### [Task item]
Render every line of text from the records below as a Markdown table with the columns "No." and "Text," numbering the rows in order, skipping blank lines and leaving out the pictures.

[[ Data records, beginning ]]

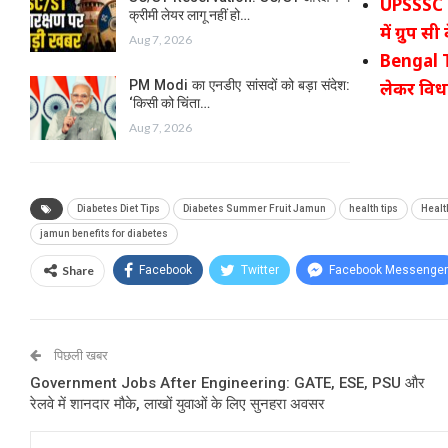
UPSSSC R
क्रीमी लेयर लागू नहीं हो…
में ग्रुप स
Aug 7, 2026
Bengal T
PM Modi का एनडीए सांसदों को बड़ा संदेश:
लेकर विधा
‘किसी को चिंता…
Aug 7, 2026
Diabetes Diet Tips
Diabetes Summer Fruit Jamun
health tips
Healt
jamun benefits for diabetes
Share
Facebook
Twitter
Facebook Messenger
पिछली खबर
Government Jobs After Engineering: GATE, ESE, PSU और
रेलवे में शानदार मौके, लाखों युवाओं के लिए सुनहरा अवसर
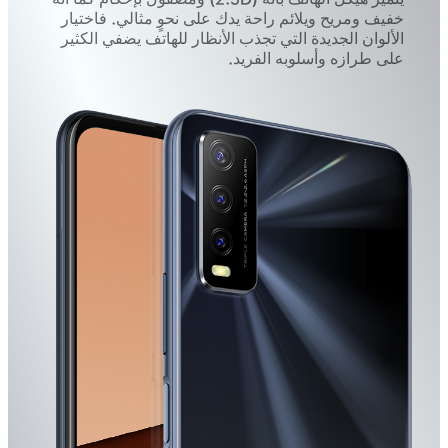
خفيف ومريح ويلائم راحة يدك على نحوٍ مثالي. فاختيار
الألوان الجديدة التي تجذب الأنظار للهاتف يضفي الكثير
على طرازه وأسلوبه الفريد.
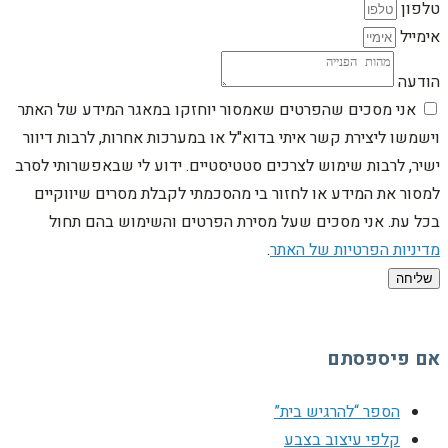
טלפון
אימייל
הודעה
אני מסכים שהפרטים שאמסור יוחזקו במאגר המידע של האתר
וישמשו ליצירת קשר איתי בדוא"ל או במערכות אחרות, לרבות דיוור
ישיר, לרבות שימוש לצרכים סטטיסטיים. ידוע לי שבאפשרותי לסרב
למסור את המידע או לחזור בי מהסכמתי לקבלת מסרים שיווקיים
בכל עת. אני מסכים שעל מסירת הפרטים והשימוש בהם תחול
מדיניות הפרטיות של האתר
.
שליחה
אם פיספסתם
הספר “להרגיש בית”
קלפי עיצוב בצבע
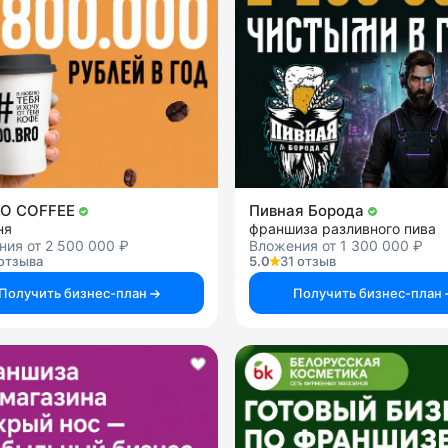
RO COFFEE
Пивная Борода
ня
франшиза разливного пива
ия от 2 500 000 ₽
Вложения от 1 300 000 ₽
отзыва
5.0
31 отзыв
Получить бизнес-план
Получить бизнес-план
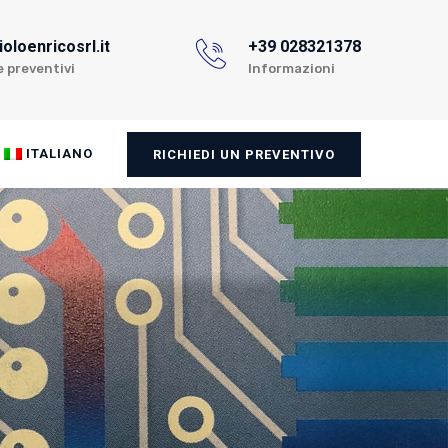
oloenricosrl.it
+39 028321378
e preventivi
Informazioni
ITALIANO
RICHIEDI UN PREVENTIVO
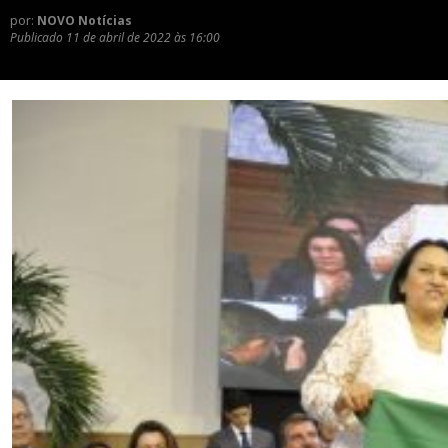
por:
NOVO Notícias
Publicado
11 de abril de 2022 às 16:00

[[ Data records, end ]]

### [Response to this exercise]
| No. | Text |
|---|---|
| 1 | UPSSSC R |
| 2 | क्रीमी लेयर लागू नहीं हो… |
| 3 | में ग्रुप स |
| 4 | Aug 7, 2026 |
| 5 | Bengal T |
| 6 | PM Modi का एनडीए सांसदों को बड़ा संदेश: |
| 7 | लेकर विधा |
| 8 | ‘किसी को चिंता… |
| 9 | Aug 7, 2026 |
| 10 | Diabetes Diet Tips |
| 11 | Diabetes Summer Fruit Jamun |
| 12 | health tips |
| 13 | Healt |
| 14 | jamun benefits for diabetes |
| 15 | Share |
| 16 | Facebook |
| 17 | Twitter |
| 18 | Facebook Messenger |
| 19 | पिछली खबर |
| 20 | Government Jobs After Engineering: GATE, ESE, PSU और |
| 21 | रेलवे में शानदार मौके, लाखों युवाओं के लिए सुनहरा अवसर |
| 22 | خفيف ومريح ويلائم راحة يدك على نحوٍ مثالي. فاختيار |
| 23 | الألوان الجديدة التي تجذب الأنظار للهاتف يضفي الكثير |
| 24 | على طرازه وأسلوبه الفريد. |
| 25 | טלפון |
| 26 | אימייל |
| 27 | הודעה |
| 28 | אני מסכים שהפרטים שאמסור יוחזקו במאגר המידע של האתר |
| 29 | וישמשו ליצירת קשר איתי בדוא"ל או במערכות אחרות, לרבות דיוור |
| 30 | ישיר, לרבות שימוש לצרכים סטטיסטיים. ידוע לי שבאפשרותי לסרב |
| 31 | למסור את המידע או לחזור בי מהסכמתי לקבלת מסרים שיווקיים |
| 32 | בכל עת. אני מסכים שעל מסירת הפרטים והשימוש בהם תחול |
| 33 | מדיניות הפרטיות של האתר |
| 34 | . |
| 35 | שליחה |
| 36 | אם פיספסתם |
| 37 | הספר “להרגיש בית” |
| 38 | קלפי עיצוב בצבע |
| 39 | RO COFFEE |
| 40 | Пивная Борода |
| 41 | ня |
| 42 | франшиза разливного пива |
| 43 | ия от 2 500 000 ₽ |
| 44 | Вложения от 1 300 000 ₽ |
| 45 | отзыва |
| 46 | 5.0 |
| 47 | 31 отзыв |
| 48 | Получить бизнес-план |
| 49 | Получить бизнес-план |
| 50 | oloenricosrl.it |
| 51 | +39 028321378 |
| 52 | e preventivi |
| 53 | Informazioni |
| 54 | ITALIANO |
| 55 | RICHIEDI UN PREVENTIVO |
| 56 | por: |
| 57 | NOVO Notícias |
| 58 | Publicado |
| 59 | 11 de abril de 2022 às 16:00 |